I need to analyze data fields in some large flat files and I was thinking about using PROC FREQ to get a list of unique values for every column for starters.
We have the Enterprise version of SAS, but i havn't used SAS in several years, so i'm wondering what SAS tools may be available to get a "brids eyer view" of the data, or at least get a unique list of values for every column in these files?
Right now, i'm thinking about creating a PROC FREQ for every column and from those outputs comparing unique values in order to determine data relationships, but before doing that, i wanted to check with you'all and see if you could suggest more effective approach to this kind of data analysis?
Long ago, in a galaxy far, far away, when I was young SAS newbie (no comments from the peanut gallery, those of you who know how -long- ago that was when I was "young"), "characterize your data" meant doing a bunch of PROC FREQs on all the character variables in the dataset and a PROC UNIVARIATE on all the numeric variables (to find the extreme obs, the mean and the median values).
And, sure enough, if you check out the EG "Characterize Data" task, it's doing just that -- the equivalent of PROC CONTENTS, PROC FREQ and PROC UNIVARIATE -- along with some GCHARTS thrown in to graphically show you the data and some PROC PRINTS of the data.
When I worked for lawyers, we'd give them that big stack of paper and then they'd formulate the questions (let's see the salary history of these 20 people; who makes over the median salary in these job categories, etc, etc.) but they'd always want the reams and reams of initial "paper" first.
My recommendation above is because I have never ever found any value to the PROC FREQ/PROC MEANS on everything approach.
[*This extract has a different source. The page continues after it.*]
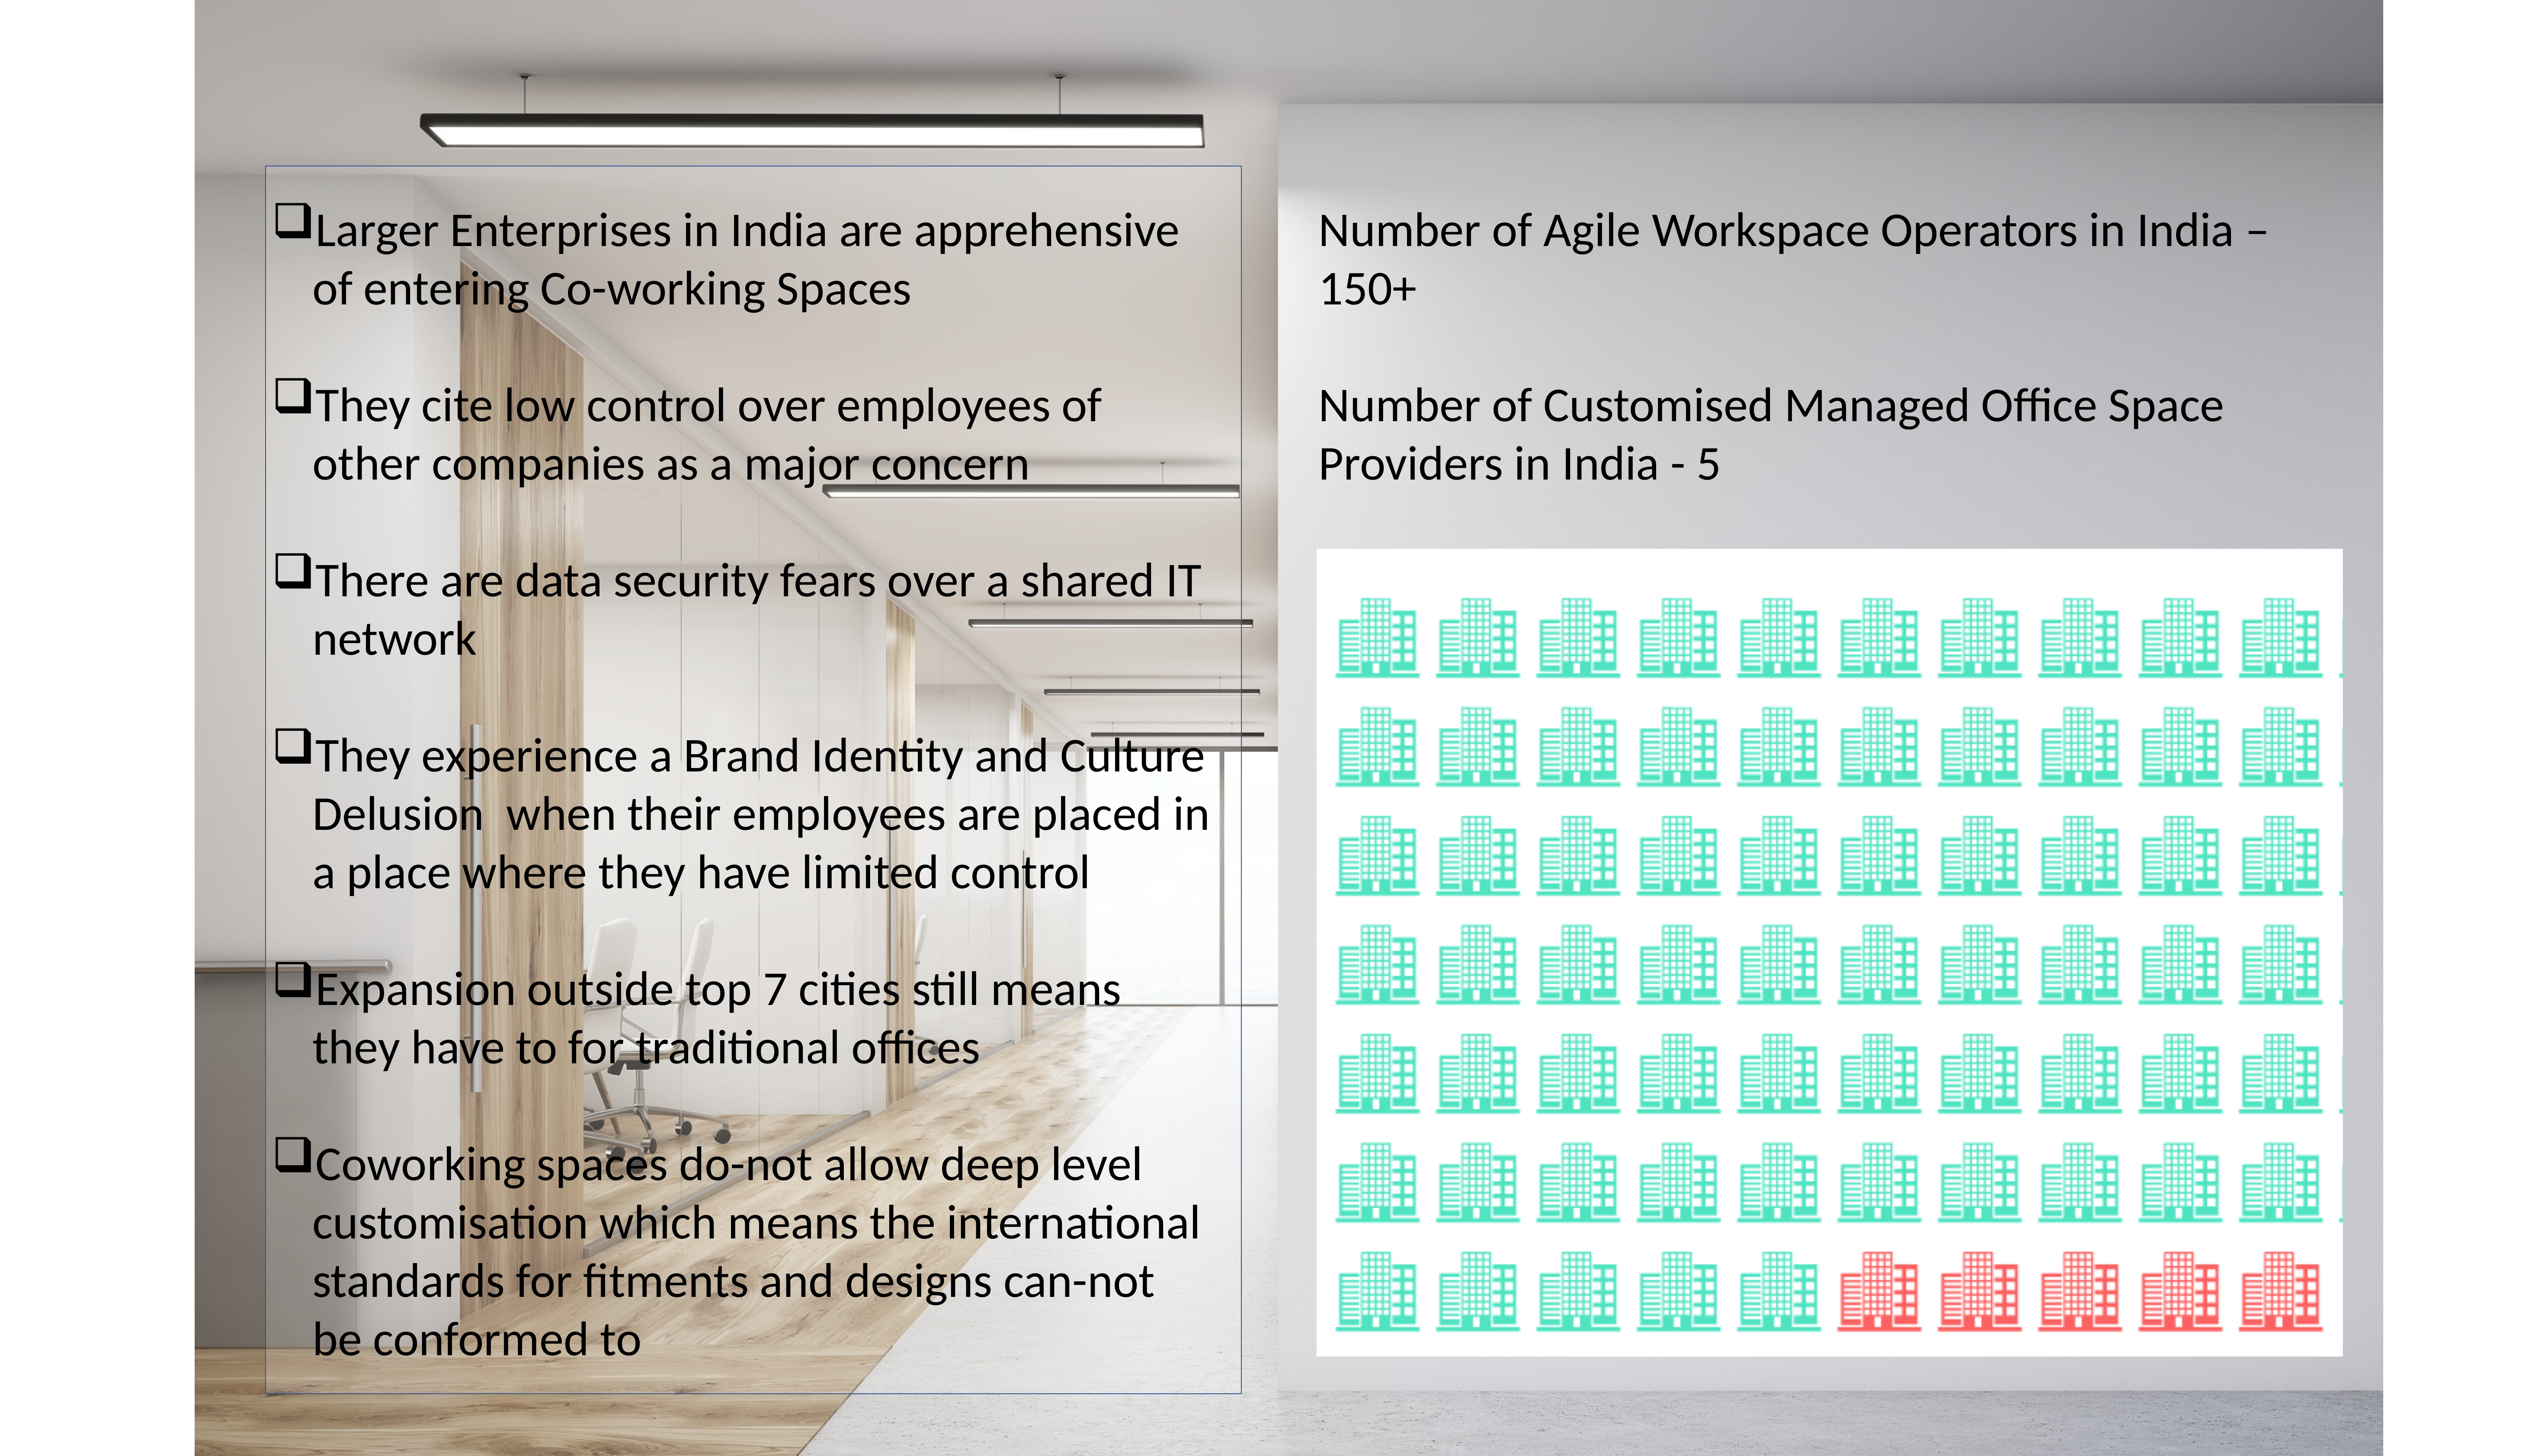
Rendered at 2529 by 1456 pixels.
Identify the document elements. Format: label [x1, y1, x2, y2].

picture [194, 0, 2383, 1456]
If the researcher cannot specify in advance some things he might want to know about the data, if its just a huge big fishing expedition, then I don't expect much success other than by random chance.
So, if someone wants to compute means, or frequencies, on phone numbers, please go right ahead. I'll pass ...
Thanks Cynthia, i'm having the Enterprise Guide software installed this week for the first time, so i'm looking forward to giving it a try, especially the "Characterize Data" feature and i'm not expecting any miracles, but if i can just get lists of finite higher level control type values, that would be a good start, ie for example from a list of mortgage types i would be able to say that this file only contains ALT-A, JUMBO and SUBPRIME data ect.
Cynthia I do remember when i used a PROC FREQ on a dollar value in a billion record file and the output was huge, so i was wondering if there may be a feature in PROC FREQ or "Characterize Data" that will allow me to set a limit count of lets say 10000, so if the number of unique values cached in a PROC FREQ or CD exceed 10000, then the PROC FREQ or CD would abort?
"Characterize data" does allow you to set a limit for the number of distinct values that it shows (the default is 30). It displays the **first** k distinct values, which can be misleading if there is some inherent order in the data that you don't know about. A separate limitation to "Characterize data" is that it only does the frequencies on character variables; it does mean/medians/etc. on numerics. Maybe EGuide 4.2 will be smarter.